Find shortest substring with n unique letters
Company: Microsoft
Role: Software Engineer
Category: Coding & Algorithms
Difficulty: medium
Interview Round: Onsite
Quick Answer: This question evaluates proficiency in string processing, frequency management, and algorithmic optimization for locating constrained contiguous substrings. Commonly asked in the coding & algorithms domain because it reveals how candidates reason about character distinctness and efficiency trade-offs, it targets practical application of algorithmic techniques rather than purely conceptual theory.
Constraints
- 1 ≤ n ≤ 26
- 0 ≤ |s| ≤ 10^5
- s consists only of lowercase English letters
- Return -1 when no substring has exactly n distinct characters
Examples
Input: ("aabcbcdbca", 3)
Expected Output: 3
Explanation: The substring "bca" (and others like "cbd"/"dbc") has exactly 3 distinct characters with length 3, which is the shortest possible.
Input: ("aaaa", 1)
Expected Output: 1
Explanation: A single 'a' is a substring with exactly 1 distinct character, length 1.
Input: ("abc", 4)
Expected Output: -1
Explanation: The string has only 3 distinct characters, so no substring can contain exactly 4.
Input: ("", 1)
Expected Output: -1
Explanation: An empty string has no substrings, so there is none with exactly 1 distinct character.
Input: ("abcabc", 3)
Expected Output: 3
Explanation: "abc" already has exactly 3 distinct characters; no shorter substring can reach 3 distinct chars.
Input: ("aaabbbccc", 2)
Expected Output: 2
Explanation: The transition "ab" or "bc" gives exactly 2 distinct characters in length 2, the minimum possible.
Input: ("xyzzyx", 2)
Expected Output: 2
Explanation: Adjacent differing pairs like "xy", "yz", or "zy" have exactly 2 distinct characters with length 2.
Hints
- A sliding window over s lets you track the count of distinct characters as you move the right edge.
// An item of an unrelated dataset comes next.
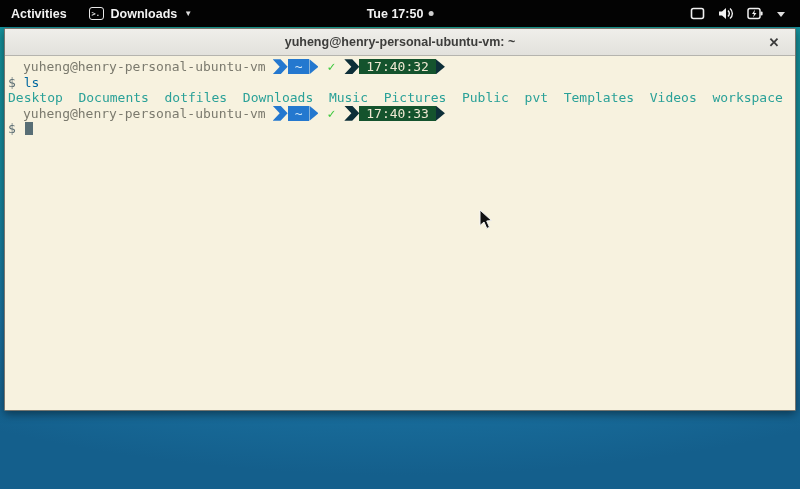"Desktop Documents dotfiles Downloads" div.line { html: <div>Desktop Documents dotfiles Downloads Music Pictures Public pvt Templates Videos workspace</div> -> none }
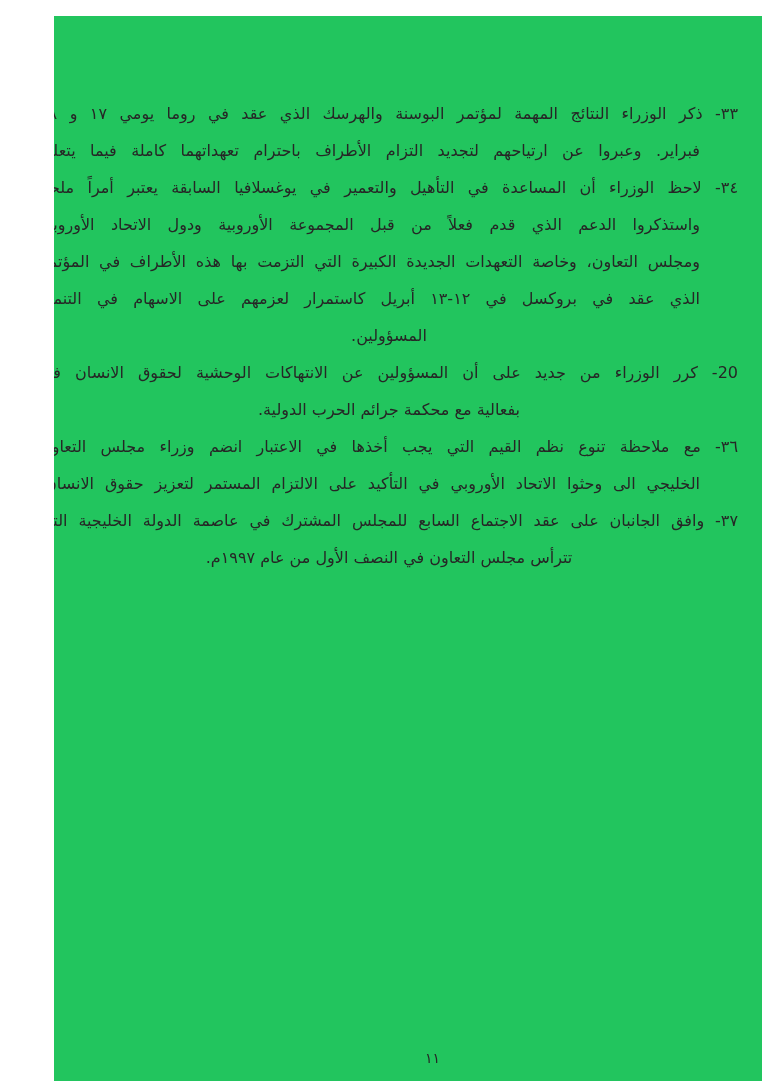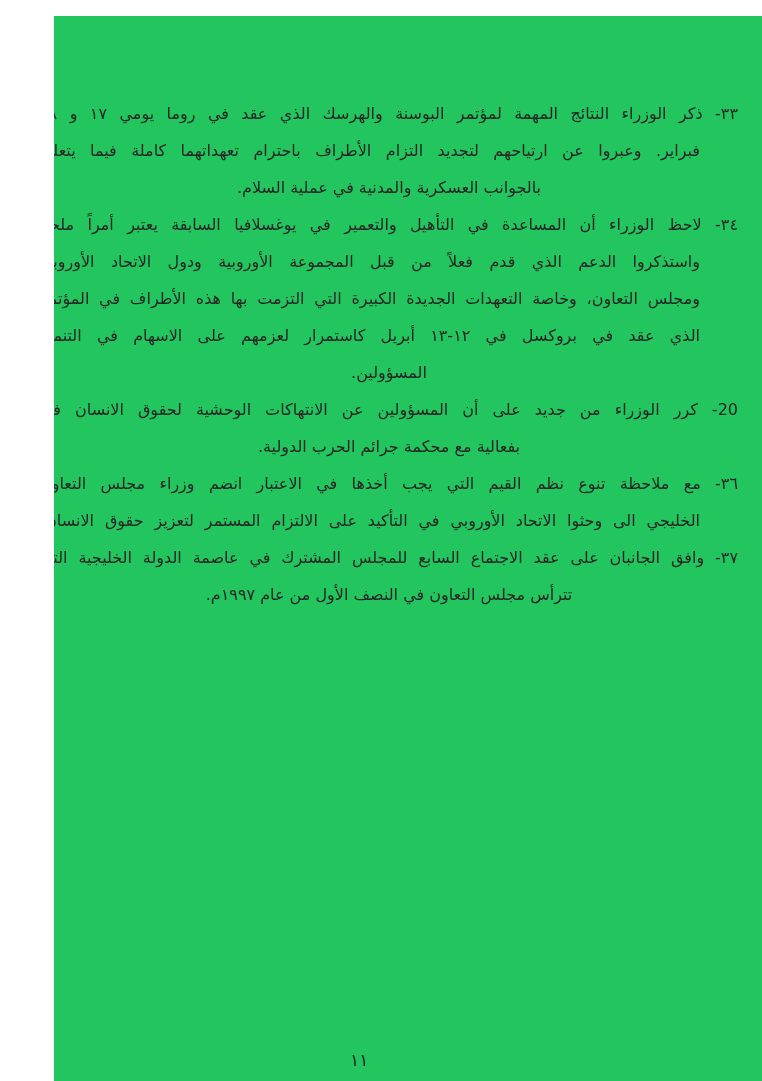"بالجوانب العسكرية والمدنية في عملية" div.line { html: <div>بالجوانب العسكرية والمدنية في عملية السلام.</div> -> none }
- Whenever the window contains more than n distinct characters, advance the left edge and decrement counts until you are back to at most n.
- When the window has exactly n distinct characters, you can still shrink it: drop leading characters whose count is greater than 1, since removing them does not reduce the distinct count.
- If you never reach a window with exactly n distinct characters (e.g. the string has fewer than n distinct letters), the answer is -1.